Rwanda : des progrès inégaux dans la lutte contre le retard de croissance chez les enfants

Les efforts du Rwanda pour réduire le retard de croissance chez les enfants de moins de cinq ans montrent des résultats contrastés selon les districts, avec des avancées significatives dans certaines zones et des progrès jugés insuffisants dans d’autres.

Lors d’un forum régional tenu dans la province du Sud, la ministre du Genre et de la Promotion de la famille, Consolée Uwimana, a salué les performances de districts comme Nyaruguru et Ruhango, tout en appelant d’autres à redoubler d’efforts.

Des avancées notables dans le sud du pays

Selon les données présentées, le district de Nyaruguru a enregistré une baisse importante du taux de retard de croissance, passé de 39,1 % en 2019 à 23,9 % en 2025, soit une réduction d’environ 15 points de pourcentage.

Ruhango affiche également des progrès significatifs, avec une diminution de 38,5 % à 22 % sur la même période, soit une baisse de 16 points.

Ces résultats ont été cités comme exemples de bonnes pratiques à reproduire dans d’autres districts.

####################

* **Consigne 1**
Relevez chacun des taux de retard de croissance exprimés en pourcentage dans l'article sur le retard de croissance au Rwanda, en indiquant pour chacun le district et l'année.
* **Consigne 2**
D'après l'article sur le retard de croissance au Rwanda, quelle fonction occupe Consolée Uwimana ?
* **Consigne 3**
Poursuivez l'article sur le retard de croissance au Rwanda à partir de sa dernière phrase.
Les données qui viennent ensuite forment un matériau distinct, sans lien avec l'article.

* **Données de l'exercice**

####################

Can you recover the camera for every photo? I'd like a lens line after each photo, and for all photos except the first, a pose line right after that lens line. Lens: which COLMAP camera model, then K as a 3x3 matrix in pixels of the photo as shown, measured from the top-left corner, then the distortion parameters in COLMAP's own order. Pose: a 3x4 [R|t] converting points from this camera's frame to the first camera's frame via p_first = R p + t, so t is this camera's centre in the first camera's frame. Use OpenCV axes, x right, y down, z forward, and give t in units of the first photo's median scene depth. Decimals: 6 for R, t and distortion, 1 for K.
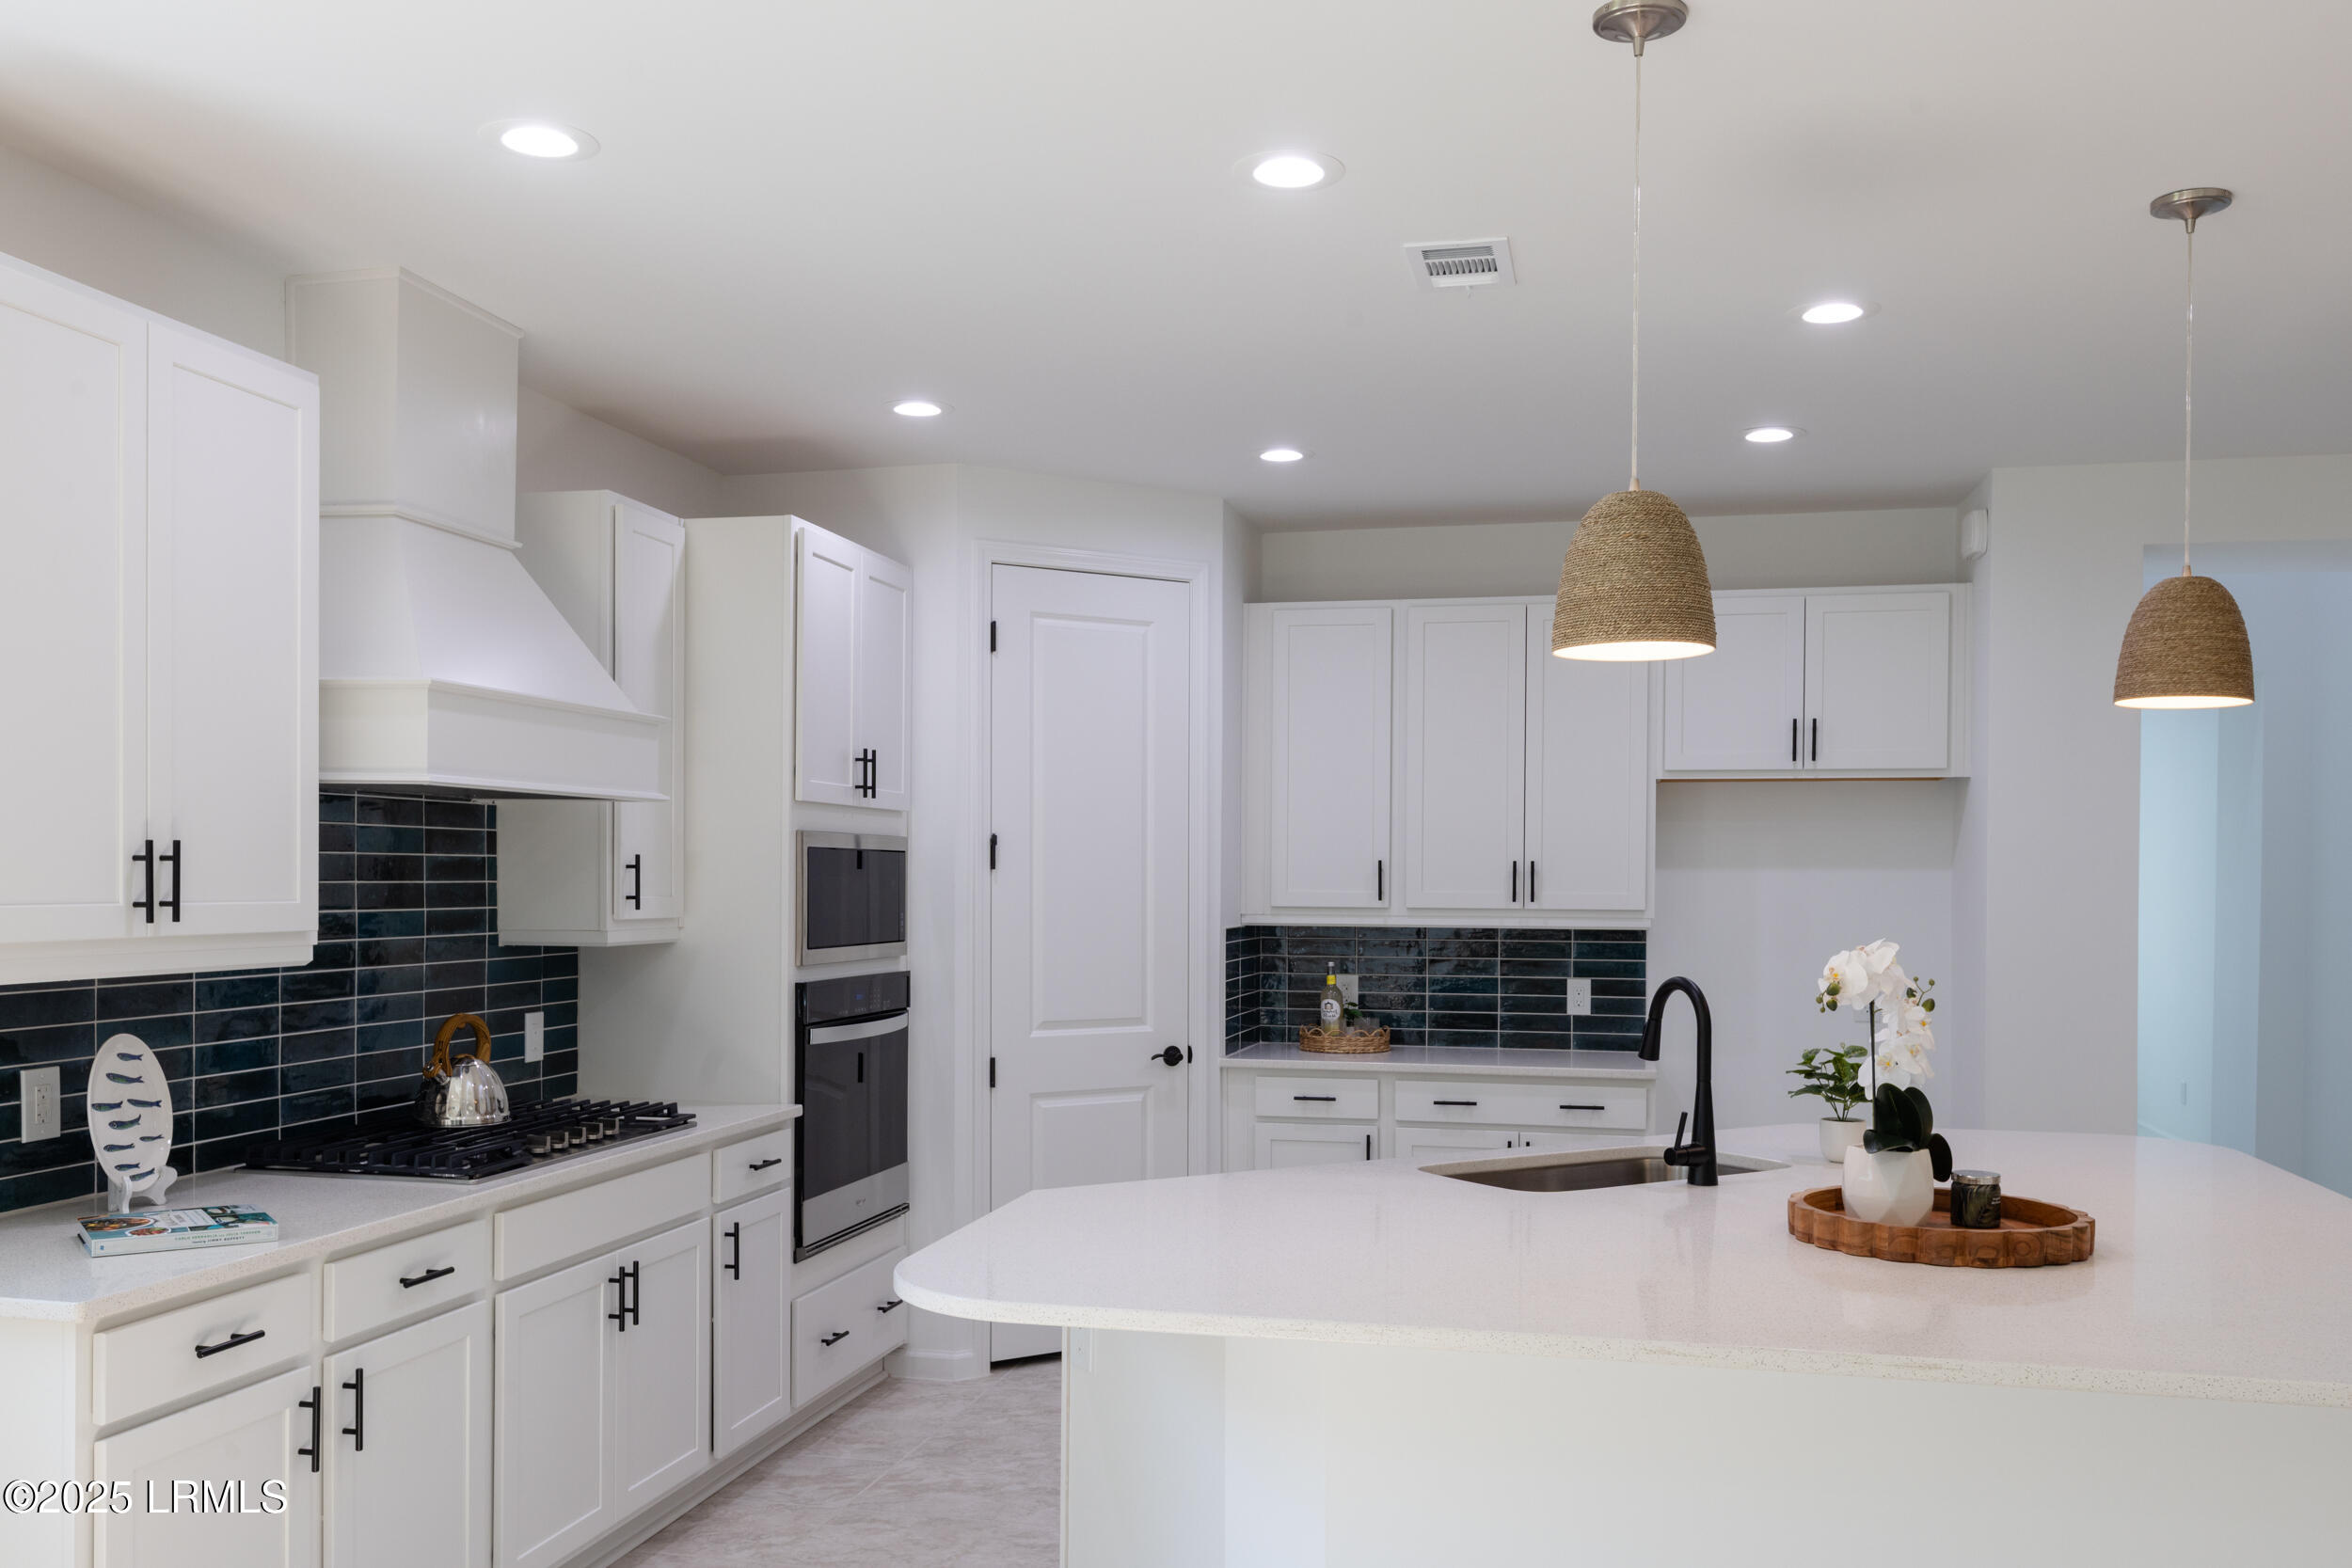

####################

* **Réponse finale 1**
39,1 % (Nyaruguru, 2019) ; 23,9 % (Nyaruguru, 2025) ; 38,5 % (Ruhango, 2019) ; 22 % (Ruhango, 2025).

* **Réponse finale 2**
Elle est ministre du Genre et de la Promotion de la famille.

* **Réponse finale 3**
Des progrès limités mais pas de recul à Kamonyi

À Kamonyi, la situation est plus nuancée. Le taux de retard de croissance est passé de 22,5 % en 2019-2020 à 21,1 % en 2025.

S’il s’agit bien d’une amélioration, celle-ci reste limitée, une baisse d’environ un point seulement — ce qui a conduit la ministre à parler d’un manque de dynamisme dans les efforts engagés, plutôt que d’un recul.

Le maire du district, Dr Sylvère Nahayo, a reconnu cette lente progression et annoncé des mesures de relance, notamment à travers des initiatives communautaires comme les « cuisines villageoises ».

Des situations contrastées ailleurs

Dans le district de Gisagara, les données montrent une détérioration, avec un taux passant de 31,6 % en 2019 à 33,2 % en 2025.

À Nyamagabe, une amélioration a été enregistrée, le taux passant de 33,6 % à 29,4 %, soit une réduction d’environ 4 points, bien que jugée encore insuffisante au regard des objectifs nationaux.

« Certains districts semblent avoir atteint un plateau. Nous les appelons à renforcer leurs stratégies », a déclaré la ministre.

Un défi lié aussi aux comportements alimentaires

Des acteurs de la société civile estiment que le problème ne se limite pas à l’accès à la nourriture.

Selon Evariste Murwanashyaka, de la plateforme CLADHO, des études montrent que le manque de connaissances nutritionnelles joue un rôle important. « Beaucoup de familles disposent d’aliments, mais ne savent pas préparer un régime équilibré pour les enfants », explique-t-il.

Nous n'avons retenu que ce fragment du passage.